Directive: Using the listing below, give again exactly the lines from the line with "me disant q" to the line with "ARTICLES POPULAIRES", inclusive, without the pictures.

Input material:
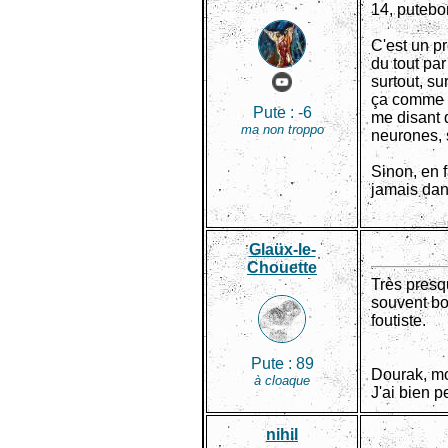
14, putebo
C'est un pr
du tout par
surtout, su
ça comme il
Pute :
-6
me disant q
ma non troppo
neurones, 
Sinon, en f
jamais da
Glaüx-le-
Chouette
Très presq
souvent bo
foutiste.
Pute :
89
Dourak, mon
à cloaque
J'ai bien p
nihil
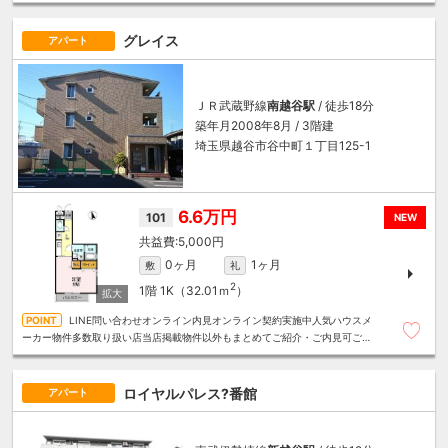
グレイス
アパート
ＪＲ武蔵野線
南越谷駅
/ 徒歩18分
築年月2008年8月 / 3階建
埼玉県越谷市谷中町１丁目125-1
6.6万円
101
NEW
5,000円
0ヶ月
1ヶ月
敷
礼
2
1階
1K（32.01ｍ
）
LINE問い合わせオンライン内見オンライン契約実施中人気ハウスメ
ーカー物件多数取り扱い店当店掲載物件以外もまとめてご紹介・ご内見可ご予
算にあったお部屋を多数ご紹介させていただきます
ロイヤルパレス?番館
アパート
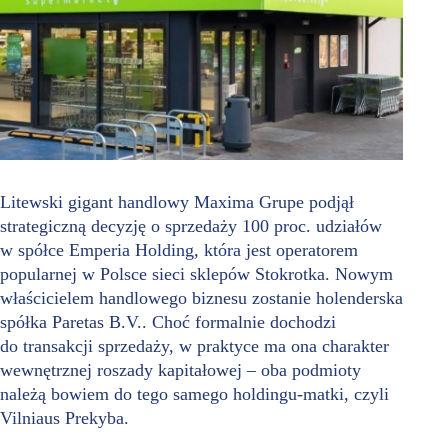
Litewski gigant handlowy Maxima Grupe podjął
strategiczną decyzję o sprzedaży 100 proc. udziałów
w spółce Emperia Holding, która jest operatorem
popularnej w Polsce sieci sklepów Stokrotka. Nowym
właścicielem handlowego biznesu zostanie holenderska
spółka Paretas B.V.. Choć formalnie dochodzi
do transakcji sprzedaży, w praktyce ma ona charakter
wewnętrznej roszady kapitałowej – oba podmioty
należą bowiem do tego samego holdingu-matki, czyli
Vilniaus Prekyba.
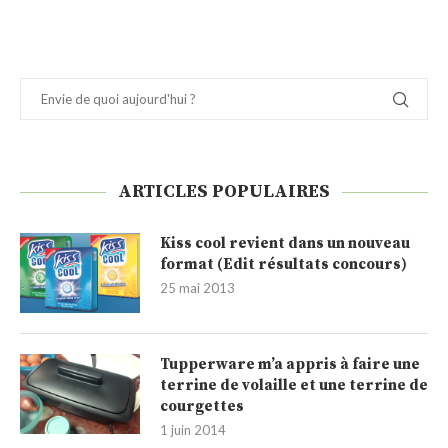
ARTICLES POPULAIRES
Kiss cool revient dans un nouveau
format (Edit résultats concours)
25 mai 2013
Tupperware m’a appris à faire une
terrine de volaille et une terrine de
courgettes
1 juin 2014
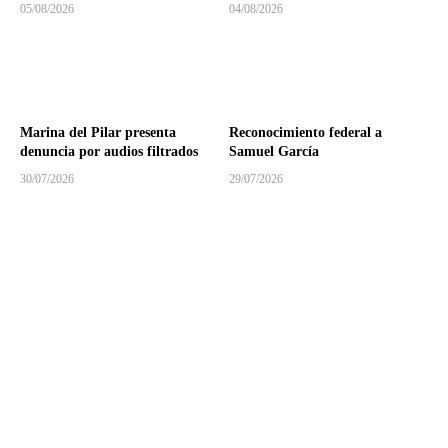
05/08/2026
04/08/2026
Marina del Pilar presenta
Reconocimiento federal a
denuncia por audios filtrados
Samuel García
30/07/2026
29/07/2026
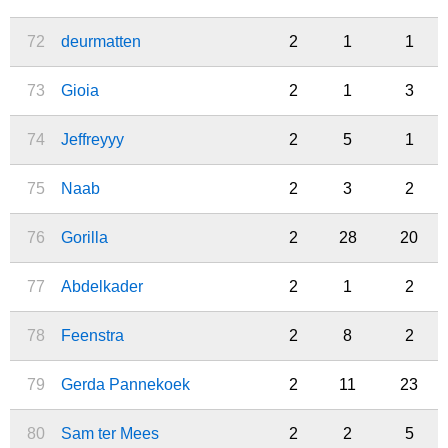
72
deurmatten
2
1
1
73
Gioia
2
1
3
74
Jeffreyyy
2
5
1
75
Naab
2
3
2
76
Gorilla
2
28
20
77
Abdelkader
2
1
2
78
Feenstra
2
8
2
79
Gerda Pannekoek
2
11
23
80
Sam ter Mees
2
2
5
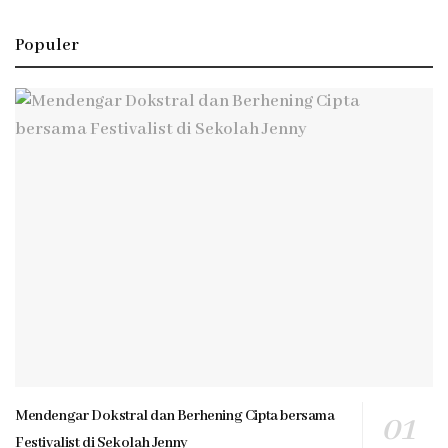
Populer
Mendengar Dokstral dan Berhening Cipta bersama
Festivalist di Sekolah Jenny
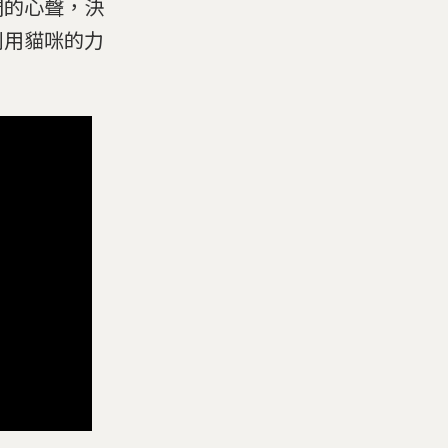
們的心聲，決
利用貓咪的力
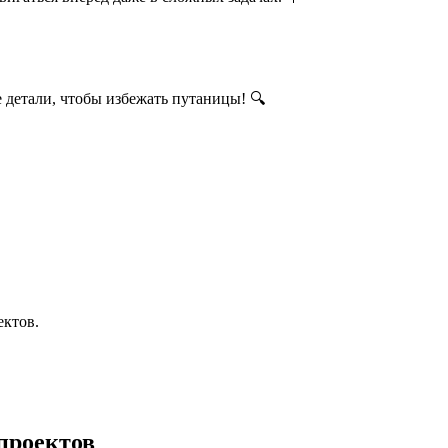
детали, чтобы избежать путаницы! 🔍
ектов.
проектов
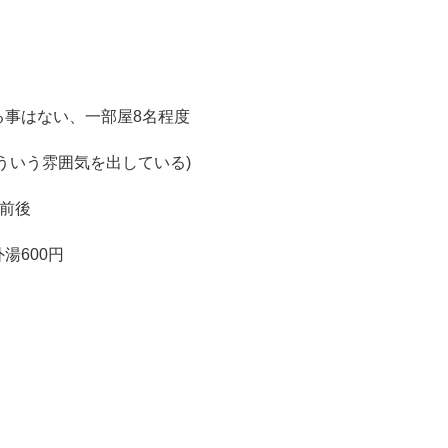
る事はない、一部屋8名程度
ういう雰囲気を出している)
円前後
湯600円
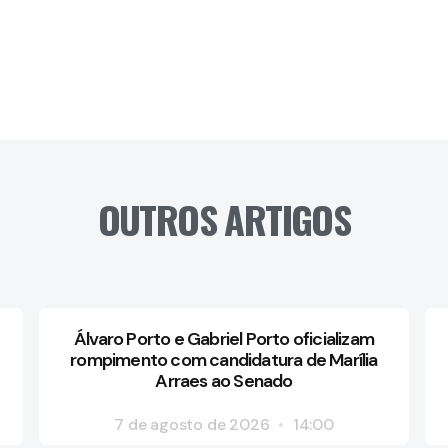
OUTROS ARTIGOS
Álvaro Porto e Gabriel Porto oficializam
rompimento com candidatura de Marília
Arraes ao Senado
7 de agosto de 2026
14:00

--

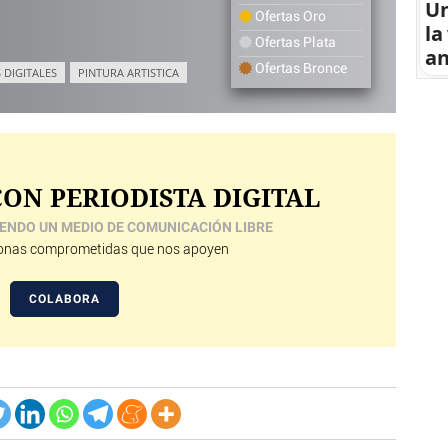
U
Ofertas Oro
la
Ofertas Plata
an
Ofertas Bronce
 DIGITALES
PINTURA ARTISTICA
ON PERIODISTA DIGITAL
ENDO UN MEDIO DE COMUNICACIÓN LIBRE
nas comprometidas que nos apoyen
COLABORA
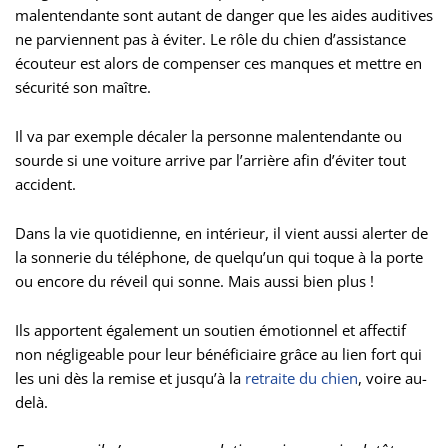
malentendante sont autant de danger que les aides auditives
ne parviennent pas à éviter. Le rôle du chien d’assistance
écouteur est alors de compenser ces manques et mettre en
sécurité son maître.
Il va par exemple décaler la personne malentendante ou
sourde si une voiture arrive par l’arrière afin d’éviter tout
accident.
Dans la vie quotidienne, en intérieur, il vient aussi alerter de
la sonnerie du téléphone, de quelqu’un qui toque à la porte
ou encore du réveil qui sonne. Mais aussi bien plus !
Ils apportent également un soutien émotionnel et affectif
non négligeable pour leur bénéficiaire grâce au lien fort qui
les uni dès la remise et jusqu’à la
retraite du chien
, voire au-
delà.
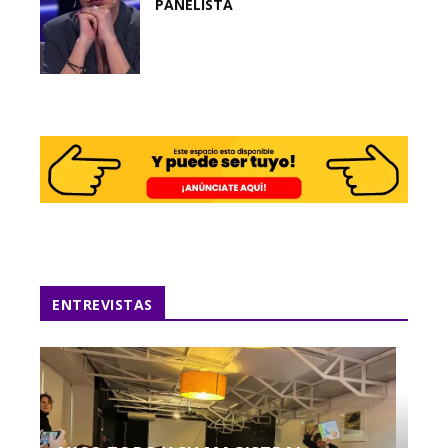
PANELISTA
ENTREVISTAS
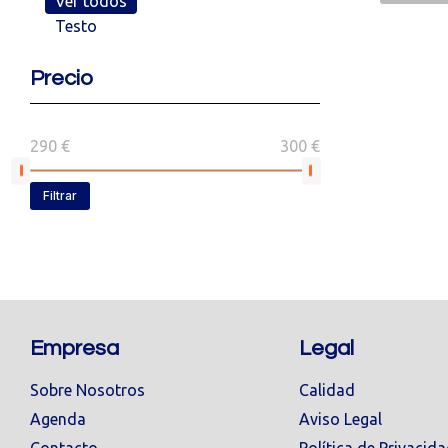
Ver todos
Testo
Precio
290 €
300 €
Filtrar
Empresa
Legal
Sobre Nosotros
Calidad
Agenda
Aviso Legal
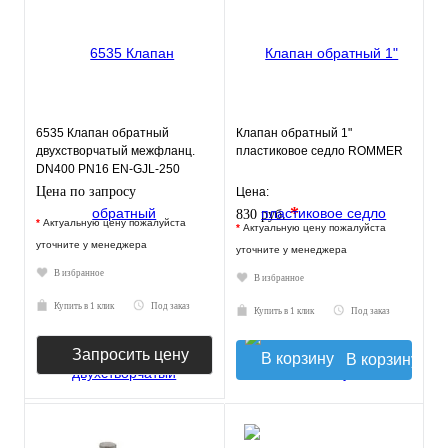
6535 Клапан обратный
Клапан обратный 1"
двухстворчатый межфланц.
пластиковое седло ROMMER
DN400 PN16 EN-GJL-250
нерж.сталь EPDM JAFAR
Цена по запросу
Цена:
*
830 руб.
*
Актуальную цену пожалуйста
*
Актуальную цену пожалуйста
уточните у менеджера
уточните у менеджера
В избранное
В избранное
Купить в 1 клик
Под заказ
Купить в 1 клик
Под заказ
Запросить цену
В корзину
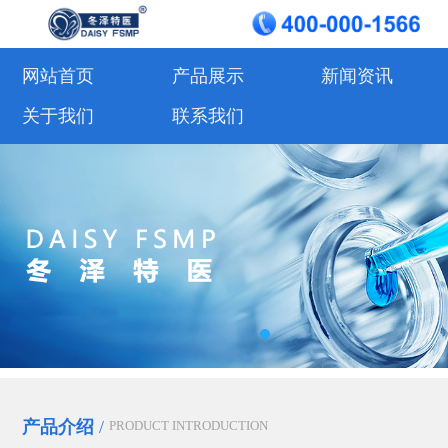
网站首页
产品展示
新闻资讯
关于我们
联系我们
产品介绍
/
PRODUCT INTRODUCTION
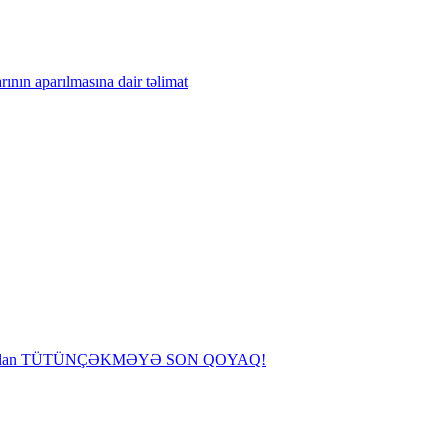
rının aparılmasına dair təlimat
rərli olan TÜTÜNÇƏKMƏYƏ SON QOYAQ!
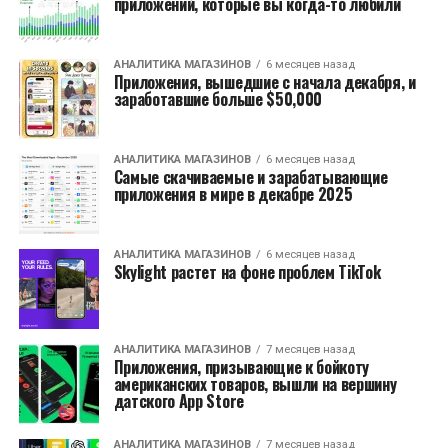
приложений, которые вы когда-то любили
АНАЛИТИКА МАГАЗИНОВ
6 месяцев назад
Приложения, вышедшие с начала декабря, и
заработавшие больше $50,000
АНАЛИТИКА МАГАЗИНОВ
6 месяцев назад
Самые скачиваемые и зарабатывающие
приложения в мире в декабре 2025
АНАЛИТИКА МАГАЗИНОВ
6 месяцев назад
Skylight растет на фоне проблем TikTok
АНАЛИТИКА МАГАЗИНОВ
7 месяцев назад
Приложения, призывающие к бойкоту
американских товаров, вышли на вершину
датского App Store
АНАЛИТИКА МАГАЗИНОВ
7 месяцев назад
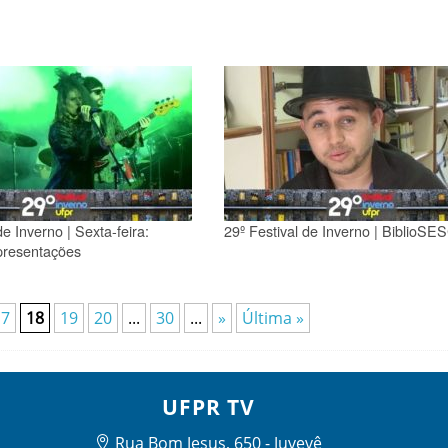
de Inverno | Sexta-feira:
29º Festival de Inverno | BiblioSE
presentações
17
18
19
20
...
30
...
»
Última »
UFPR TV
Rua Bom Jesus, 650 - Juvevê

Response area:
me disant q
ma non troppo
neurones, 
Sinon, en f
jamais da
Glaüx-le-
Chouette
Très presq
souvent bo
foutiste.
Pute :
89
Dourak, mon
à cloaque
J'ai bien p
nihil
グレイス
アパート
ＪＲ武蔵野線
南越谷駅
/ 徒歩18分
築年月2008年8月 / 3階建
埼玉県越谷市谷中町１丁目125-1
6.6万円
101
NEW
5,000円
0ヶ月
1ヶ月
敷
礼
2
1階
1K（32.01ｍ
）
LINE問い合わせオンライン内見オンライン契約実施中人気ハウスメ
ーカー物件多数取り扱い店当店掲載物件以外もまとめてご紹介・ご内見可ご予
算にあったお部屋を多数ご紹介させていただきます
ロイヤルパレス?番館
アパート
Litewski gigant handlowy Maxima Grupe podjął
strategiczną decyzję o sprzedaży 100 proc. udziałów
w spółce Emperia Holding, która jest operatorem
popularnej w Polsce sieci sklepów Stokrotka. Nowym
właścicielem handlowego biznesu zostanie holenderska
spółka Paretas B.V.. Choć formalnie dochodzi
do transakcji sprzedaży, w praktyce ma ona charakter
wewnętrznej roszady kapitałowej – oba podmioty
należą bowiem do tego samego holdingu-matki, czyli
Vilniaus Prekyba.
ARTICLES POPULAIRES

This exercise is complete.